清晨,從拉薩出發,游覽了海拔4498米的羊卓雍錯,山湖壯麗,震撼我心;



在海拔5560米的卡若拉冰川,感受到西藏行唯一的一次高原反應 – 頭暈膝軟;



在江孜古城遠望懸崖上的宗山古堡遺址,電影《紅河谷》中當地軍民與英軍搏殺的場面再現眼前。



隨後,大巴停靠在了江孜的江嘎村。

導游帶我們來這裡,因為這個村落有一個“帕拉莊園”。

帕拉莊園是目前西藏保存最完好的奴隸主莊園,位居十二大莊園之列,折射了舊西藏貴族和農奴兩種不同生活,是舊西藏的縮影。



導游動員游客入內參觀,這是一個自費景點。

-- 這麼貴!票價快趕上布達拉宮啦!

-- 我們不去,累了,就在車上休息。

結果,導游只收了一半游客的錢。

跟團旅游利弊兼得。利在省心省錢,快捷高效;弊在走馬看花,從景點到景點,無法從容接觸和感受當地鮮活的民情、民風和民俗。

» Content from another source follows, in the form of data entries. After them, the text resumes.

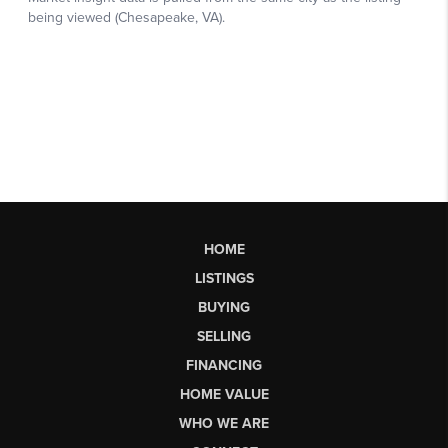
HOME
LISTINGS
BUYING
SELLING
FINANCING
HOME VALUE
WHO WE ARE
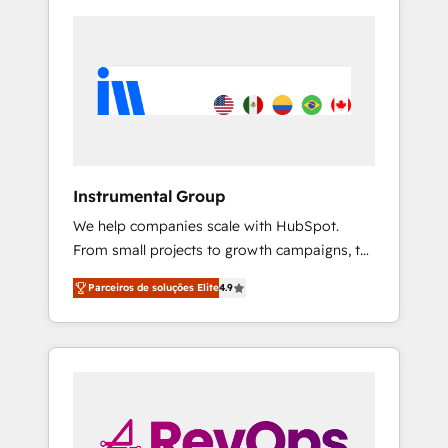
Instrumental Group
We help companies scale with HubSpot.
From small projects to growth campaigns, to
CRM and websites. Hire an agency that's
Parceiros de soluções Elite
4.9
experienced in every inch of HubSpot and
willing to work hand-in-hand with your team
to simplify the complex and build a better
experience for your team and customers.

年過花甲游西藏,內在動力源於年輕時讀過的一本書 -- 《我們播種愛情》(徐懷中著)。1968年的復旦校園,放不下一張平靜的書桌。偷偷摸摸,東躲西藏,讀完了《我們播種愛情》。書中描述的藏民至真至純民風民情,讓我感動,讓我夢想 – 何時能到西藏一游?

【以下照片,國難文革即將爆發前復旦大學大門外留影。左一為筆者】



這是第一部以西藏人民生活為題材的長篇小說,堪稱當代中國文學的一部經典之作。時至今日,書店還有售《我們播種愛情》的重印本。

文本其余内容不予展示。